Anastasia Zakolyukina is an Associate Professor of Accounting and a William Ladany Faculty Scholar at University of Chicago Booth School of Business, Ian D. Gow is a Professor of Accounting at the University of Melbourne, and David F. Larcker is the James Irvin Miller Professor of Accounting, Emeritus, at Stanford Graduate School of Business. This post is based on their recent paper. Related research from the Program on Corporate Governance includes What Matters in Corporate Governance? (discussed on the Forum here) by Lucian Bebchuk, Alma Cohen, and Allen Ferrell.

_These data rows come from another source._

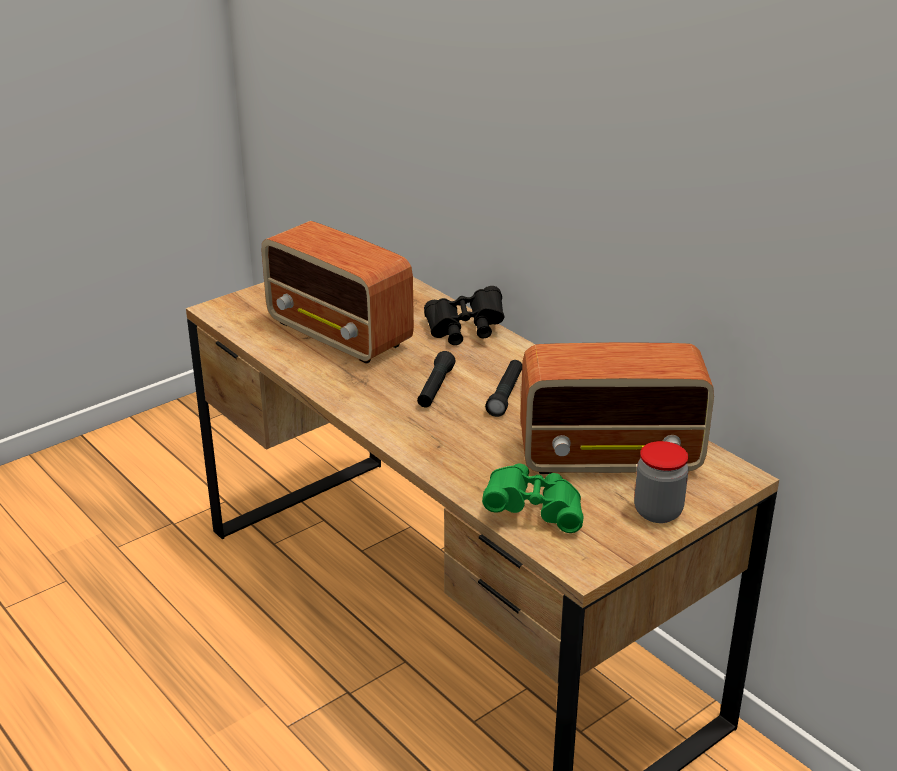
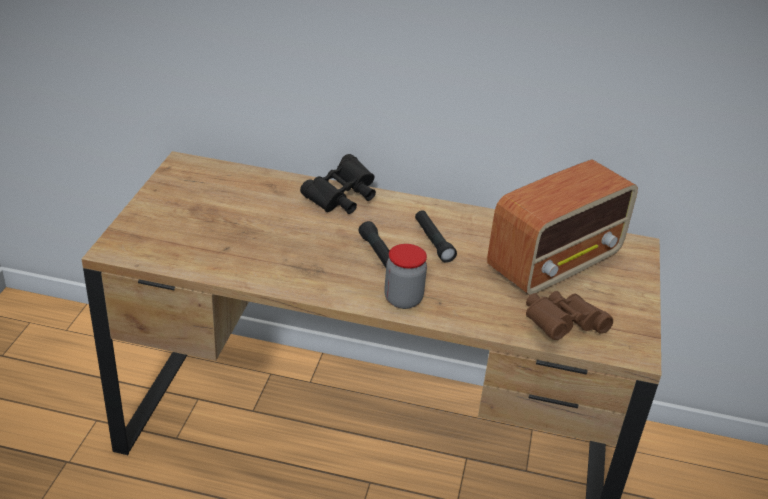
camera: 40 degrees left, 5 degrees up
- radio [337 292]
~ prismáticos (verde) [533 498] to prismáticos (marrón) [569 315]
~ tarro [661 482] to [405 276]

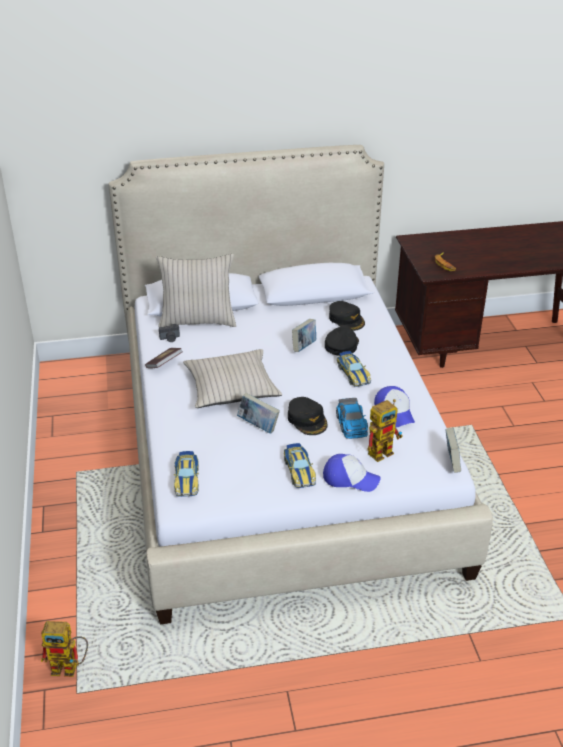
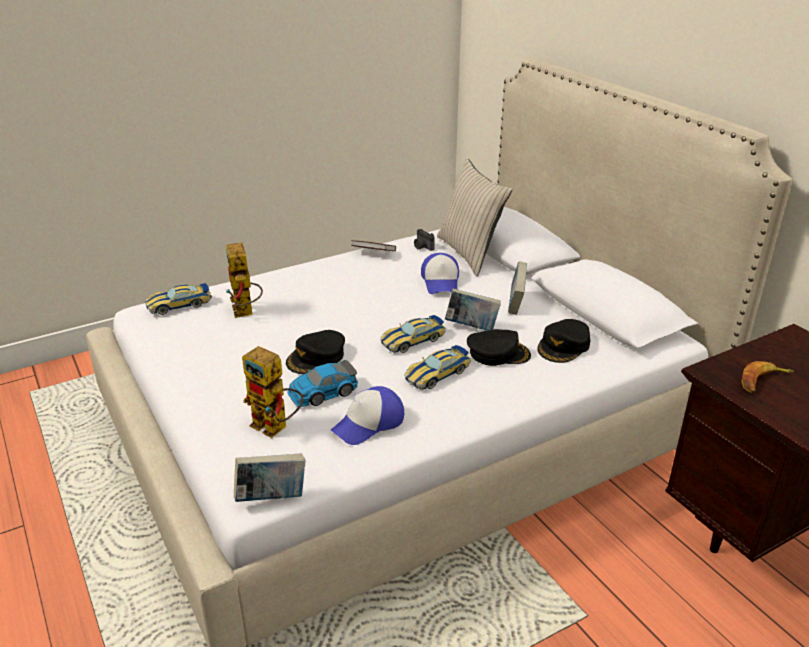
camera: 70 degrees right, 5 degrees down
~ robot de juguete [64 649] to [244 280]
- cojín (beis) [232 378]
~ libro [258 413] to [517 288]
~ coche de juguete [300 465] to [413 334]
~ gorra [352 473] to [440 273]

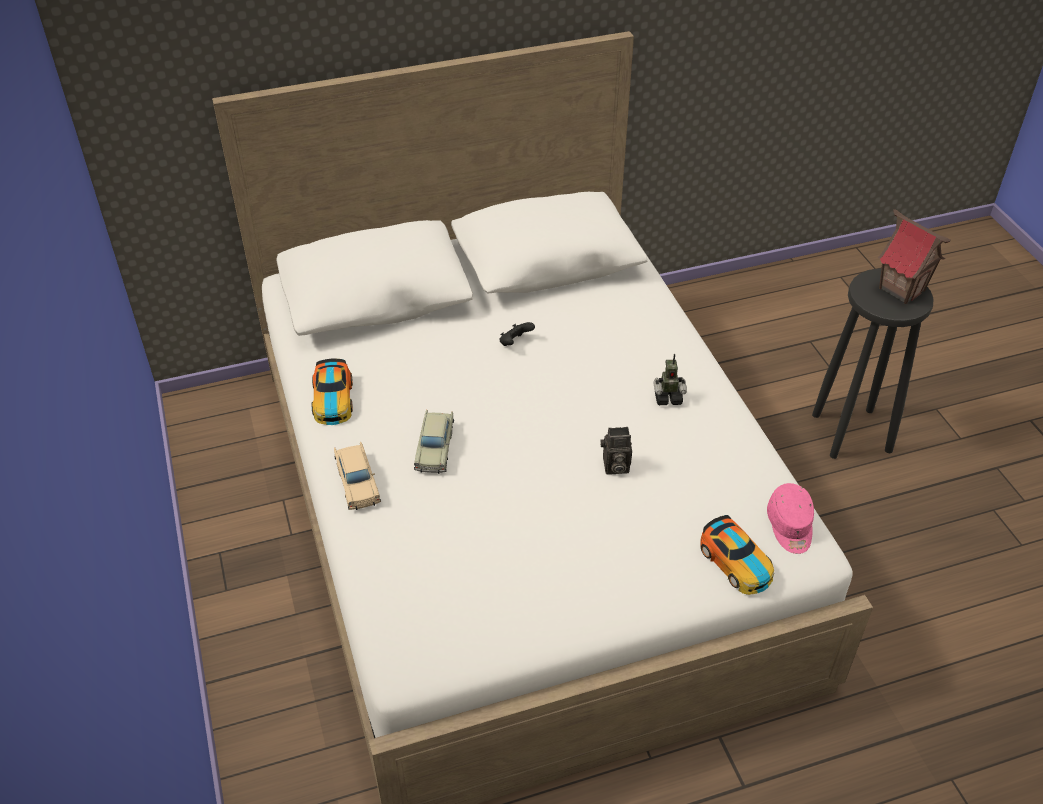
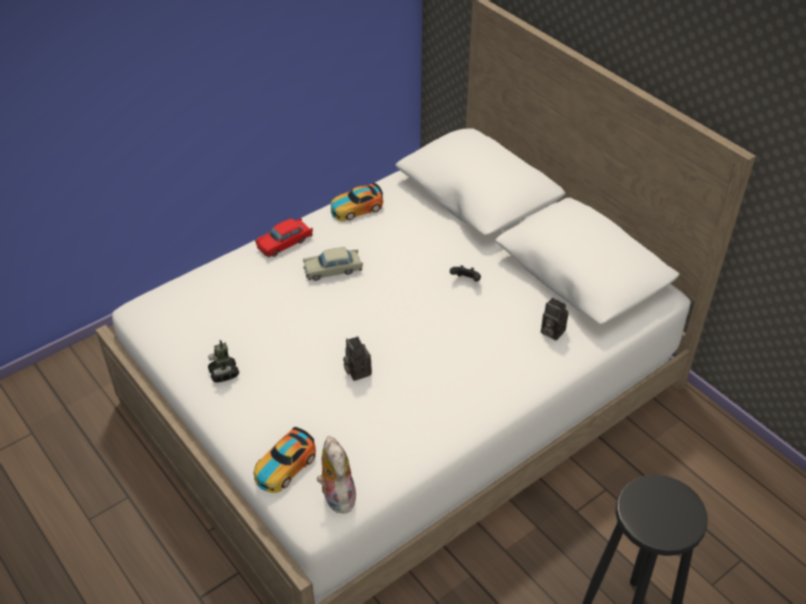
camera: 70 degrees right, 0 degrees up
~ coche de juguete (beis) [357 476] to coche de juguete (rojo) [284 237]
~ robot de juguete [670 379] to [223 361]
~ gorra (rosa) [790 518] to peluche [336 474]
- casita [914 256]
+ cámara [554 319]

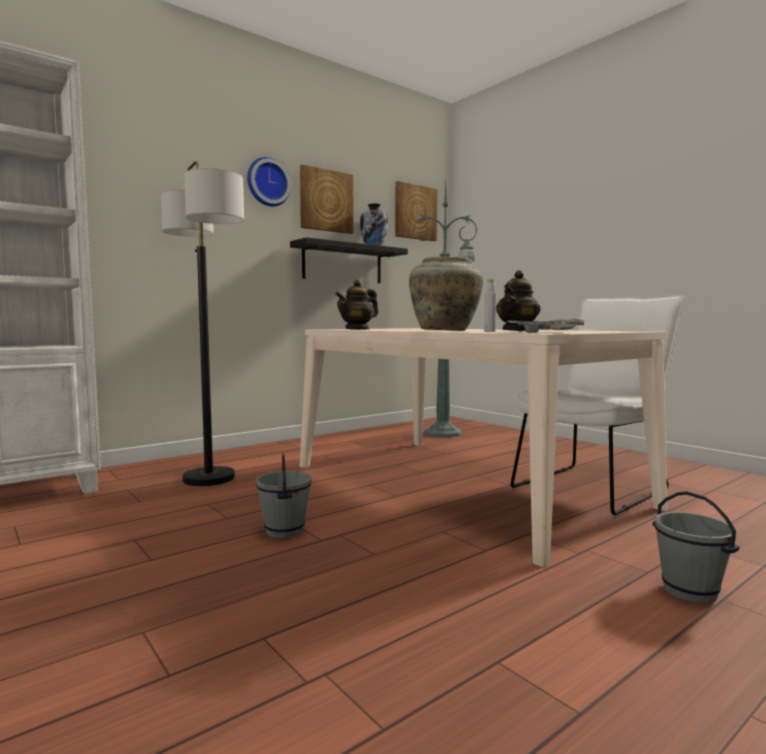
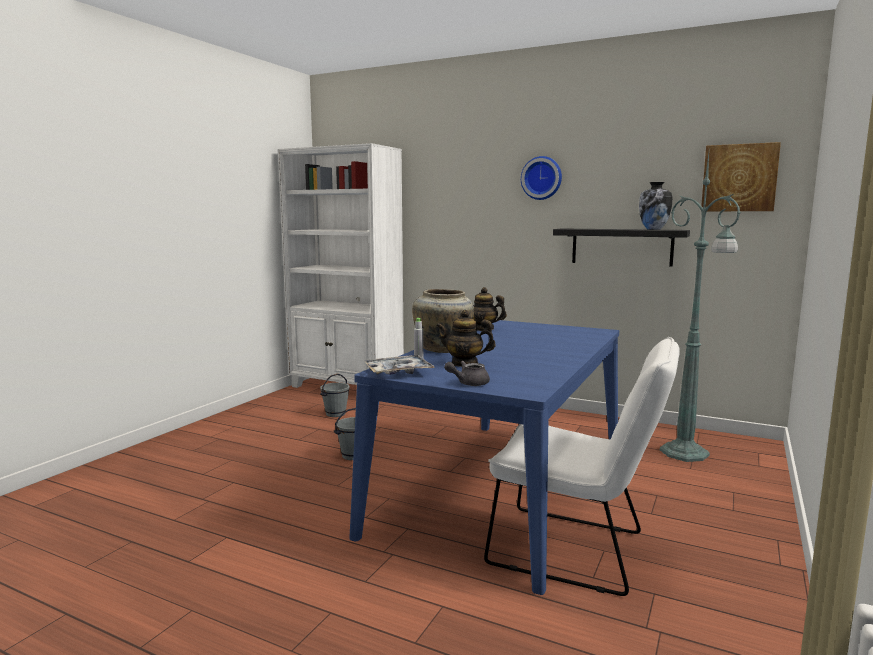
camera: 65 degrees right, 5 degrees up
- lámpara de pie [202 323]
- cuadro [326 199]
~ mesa de comedor (beis) [483 447] to mesa de comedor (azul) [484 457]
~ cubo (gris) [696 547] to [335 395]
+ tetera (gris) [467 373]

A significant body of research on corporate governance has emerged in recent decades. Much of this research has focused on individual governance provisions, such as staggered boards or CEO duality. Yet, a careful reading of this research suggests that for most governance provisions, the evidence is mixed. Some papers will find that a provision is good for shareholders, while other papers will find that it is bad. Often later papers attempt to synthesize research and find that the evidence is mixed at best. (See Larcker and Tayan [2020] for discussion of prior research on corporate governance.)
Some papers have looked to incorporate individual governance provisions into broader measures of corporate governance quality. Typically these measures will involve aggregation of governance provisions into a kind of index. But again the evidence is often mixed.